WHAT IS REQUIRED –
Transcribe the items below verbatim, beginning at the first line of the items and ending with the line that contains "Dot at: (355, 338)", inclusive. Omit the pictures from your transcription.

DATA FOR THIS TASK –
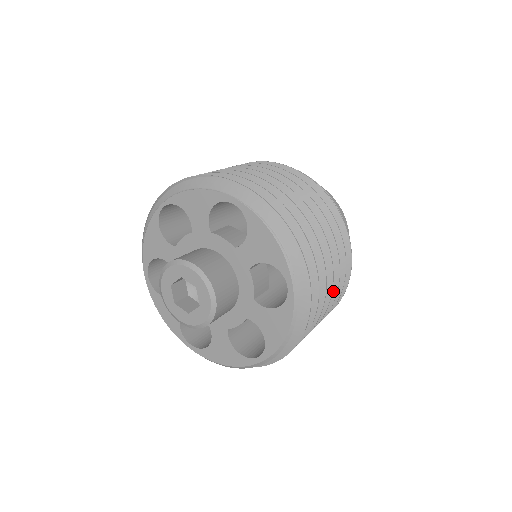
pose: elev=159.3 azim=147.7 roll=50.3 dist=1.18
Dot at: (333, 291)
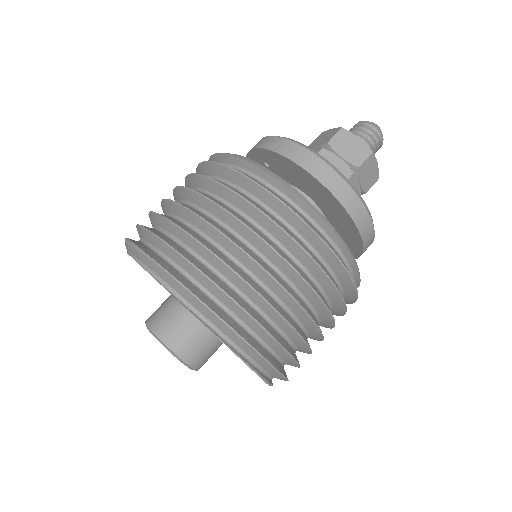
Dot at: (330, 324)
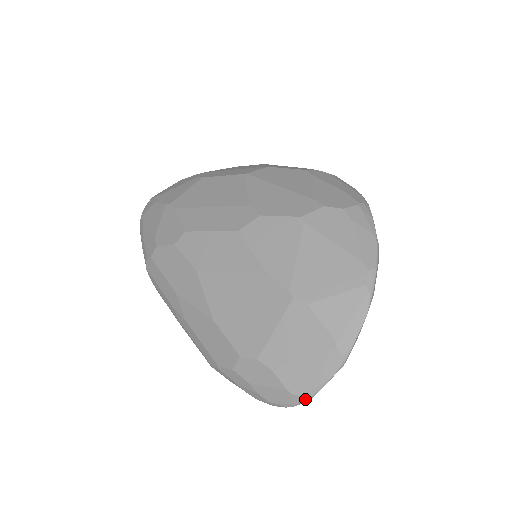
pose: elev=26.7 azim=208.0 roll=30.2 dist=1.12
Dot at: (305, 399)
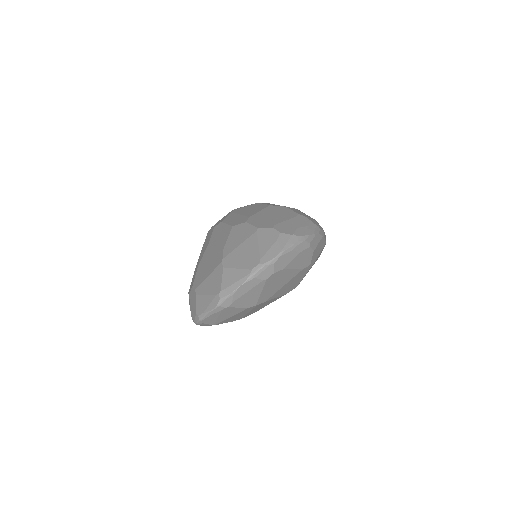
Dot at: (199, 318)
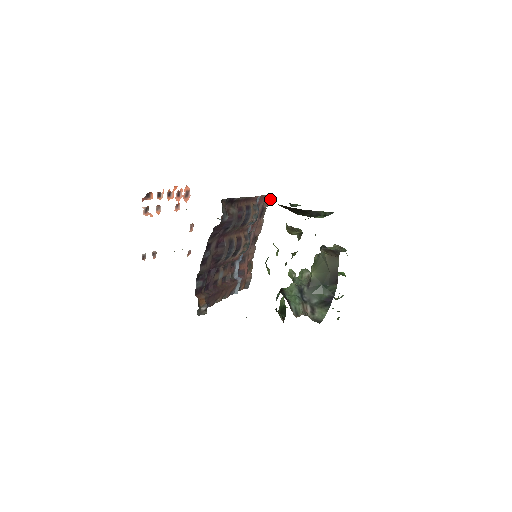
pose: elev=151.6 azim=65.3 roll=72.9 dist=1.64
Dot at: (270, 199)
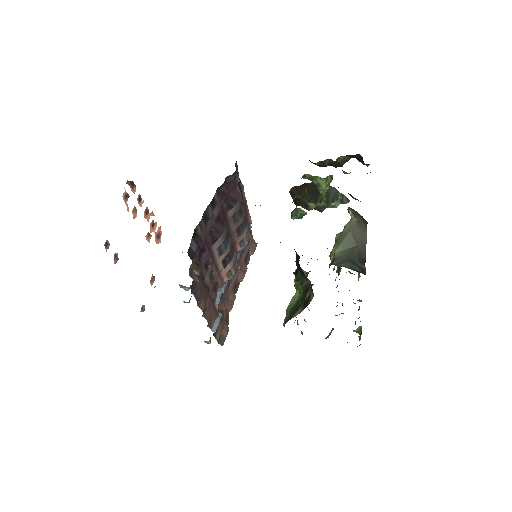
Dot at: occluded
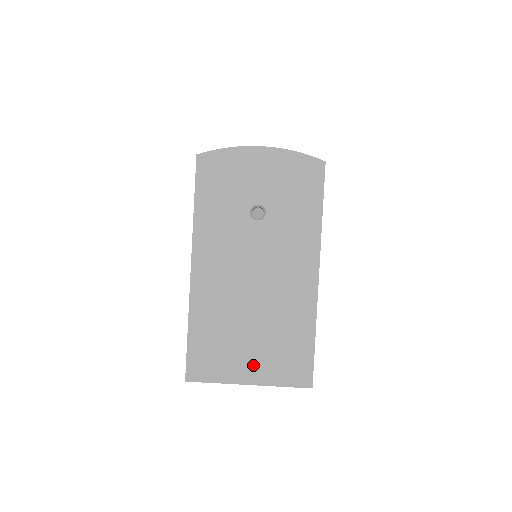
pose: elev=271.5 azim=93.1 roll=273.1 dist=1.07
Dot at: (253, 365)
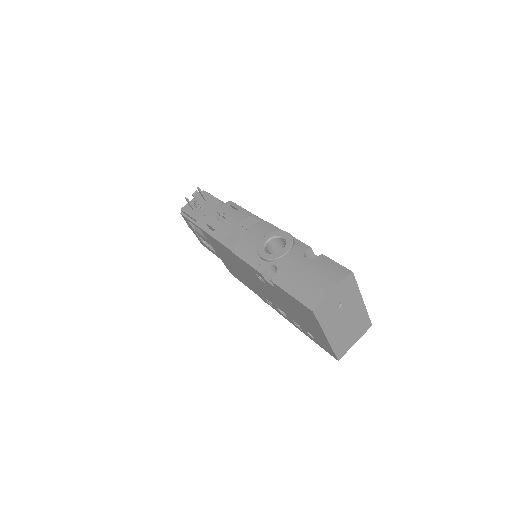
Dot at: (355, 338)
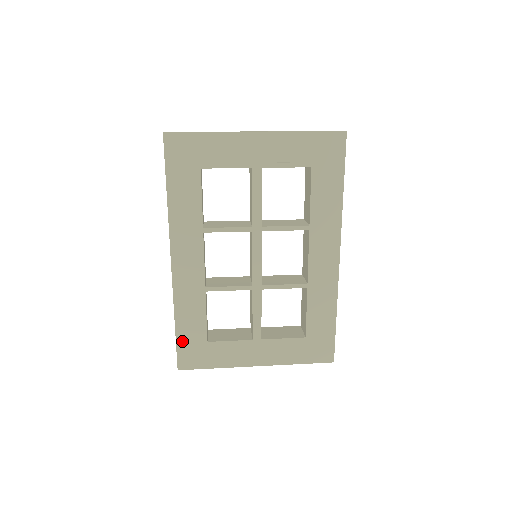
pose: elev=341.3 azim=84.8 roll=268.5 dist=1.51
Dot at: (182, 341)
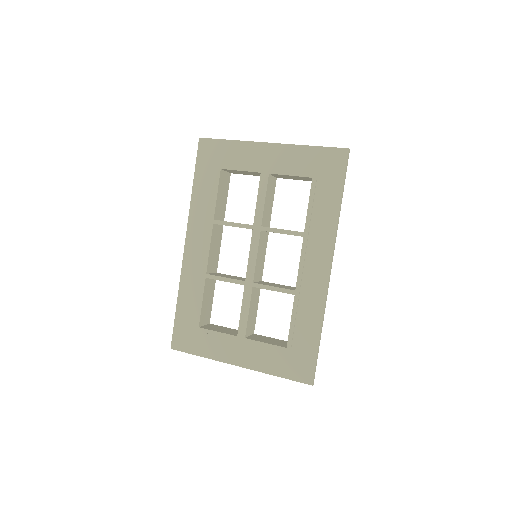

SOLUTION FOR THIS EXERCISE –
pose: elev=159.3 azim=147.7 roll=50.3 dist=1.18
Dot at: (333, 291)
Dot at: (330, 324)
pose: elev=26.7 azim=208.0 roll=30.2 dist=1.12
Dot at: (305, 399)
Dot at: (199, 318)
pose: elev=151.6 azim=65.3 roll=72.9 dist=1.64
Dot at: (270, 199)
Dot at: occluded
pose: elev=271.5 azim=93.1 roll=273.1 dist=1.07
Dot at: (253, 365)
Dot at: (355, 338)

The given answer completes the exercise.